Rankings show average health across Northeast Michigan
ALPENA — Northeast Michigan’s four-county area has a mixed bag of results when it comes to a wide range of health indicators, according to the latest county health rankings data.
County Health Rankings — a University of Wisconsin-based program, which measures the health of nearly every county in all 50 U.S. states — shows in its recent 2023 report that Alpena County is ranked 36th out of Michigan’s 83 counties in health outcomes — factors that represent how healthy a county is currently in terms of factors such as length of life and quality of life.
Additionally, Alcona County is ranked 66th, Montmorency County is 69th and Presque Isle County is ranked 43rd in the same category.
Alpena County is in the higher middle range of health outcomes, ranging between 50% to 75%. Alcona and Montmorency counties are ranked among the least healthy counties in Michigan, with health outcomes ranging between 0% to 25%.
Presque Isle’s health outcomes rank falls between 25% to 50%.
While Alpena County is in the latter half of the rankings, it shows average or slightly above average health, both mental and physical, for residents.

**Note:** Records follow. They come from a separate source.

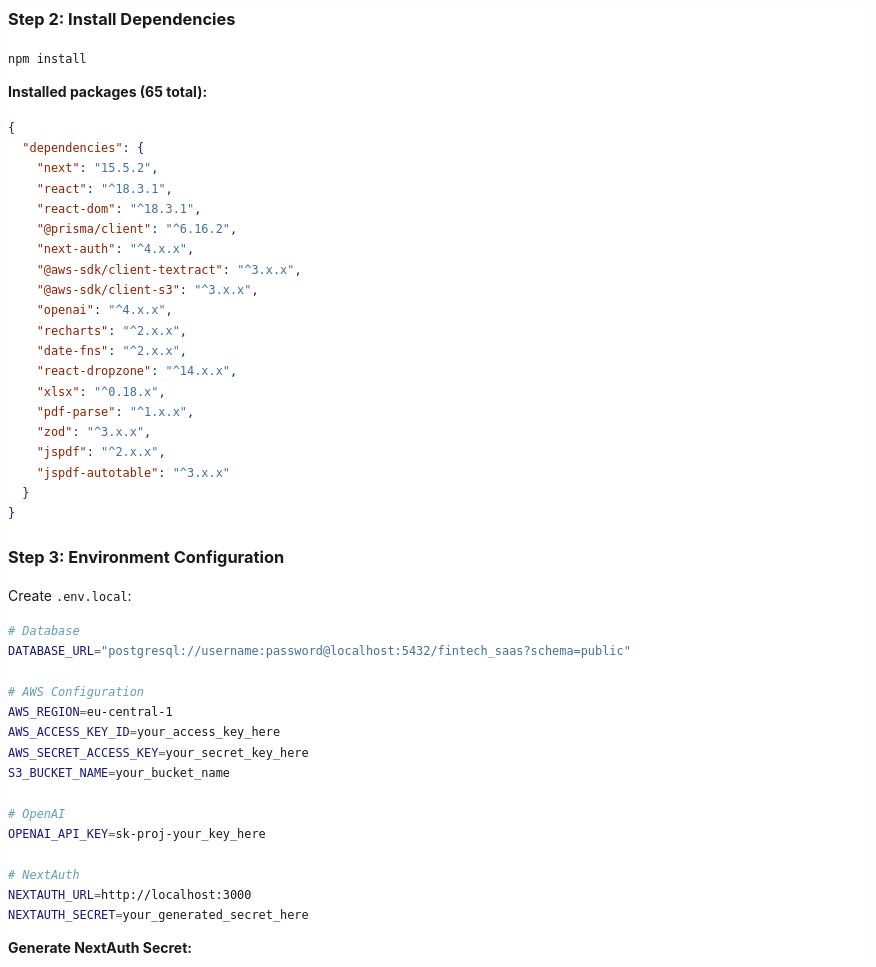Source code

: ### Step 2: Install Dependencies

```bash
npm install
```

**Installed packages (65 total):**

```json
{
  "dependencies": {
    "next": "15.5.2",
    "react": "^18.3.1",
    "react-dom": "^18.3.1",
    "@prisma/client": "^6.16.2",
    "next-auth": "^4.x.x",
    "@aws-sdk/client-textract": "^3.x.x",
    "@aws-sdk/client-s3": "^3.x.x",
    "openai": "^4.x.x",
    "recharts": "^2.x.x",
    "date-fns": "^2.x.x",
    "react-dropzone": "^14.x.x",
    "xlsx": "^0.18.x",
    "pdf-parse": "^1.x.x",
    "zod": "^3.x.x",
    "jspdf": "^2.x.x",
    "jspdf-autotable": "^3.x.x"
  }
}
```

### Step 3: Environment Configuration

Create `.env.local`:

```bash
# Database
DATABASE_URL="postgresql://username:password@localhost:5432/fintech_saas?schema=public"

# AWS Configuration
AWS_REGION=eu-central-1
AWS_ACCESS_KEY_ID=your_access_key_here
AWS_SECRET_ACCESS_KEY=your_secret_key_here
S3_BUCKET_NAME=your_bucket_name

# OpenAI
OPENAI_API_KEY=sk-proj-your_key_here

# NextAuth
NEXTAUTH_URL=http://localhost:3000
NEXTAUTH_SECRET=your_generated_secret_here
```

**Generate NextAuth Secret:**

Most notably, statistics show that in Alpena County access to exercise opportunities have sharply decreased and alcohol-impaired driving deaths have dramatically increased within the past three years.
Access to exercise has decreased in Alpena County from 75% in 2021, 57% in 2022, and is at 53% this year. For the five years previous, Alpena fell between 75% to 77%.
In Alcona and Montmorency counties, access to exercise opportunities are at 69% and 15%, respectively. Presque Isle was lower than Alpena at a percentage of 41%.
These trends are also seen in alcohol-impaired driving deaths. From 2020 to 2021, Alpena County’s average spiked from 33% to 50%, respectively. In 2022 and 2023, the average was 44%.
While the average has decreased by 6% since 2021, it is still at a place that medical professionals hope to see improvement in.
The three other counties were still higher this year, with Alcona at 50%, Montmorency at 63%, and Presque Isle at 56%.
On Alpena County’s exercise opportunities, Joshua Meyerson, medical director of District Health Department No. 4, said he’s unsure of the reasoning for this dip, but speculated it could be from the county’s varied environments and lower population.
The 2023 study found that 53% of people lived close to a park or recreation facility.
“Alpena is the biggest county in Northeast Michigan,” Meyerson said. “(The city of Alpena) has excellent access to sidewalks and bike trails, while the rural roads – it might be harder to go on walks. In the winter times, it especially requires transportation and it could create a barrier to people in those rural areas.”
On the topic of alcohol-impaired driving deaths, Meyerson said this is an issue in northern area Michigan. Because of the need for cars to go from one place to another, many people find it harder to find ways of transportation otherwise.
Meyerson also pointed to smaller populations as a possible cause of inflated averages. This means if even one more person dies from an alcohol-related crash, it can significantly increase the numbers.
Meyerson said if any residents of the northeast counties have issues they wish to see addressed, DHD4 is holding a regional listening session to hear community feedback. The event takes place on Aug. 1 at 6 p.m. at 2118 U.S.-23 South.
“We believe that our communities know their own needs best and can produce real solutions for improvements that grow an overall sense of resilience,” Denise Bryan, DHD4 health officer, said about the event.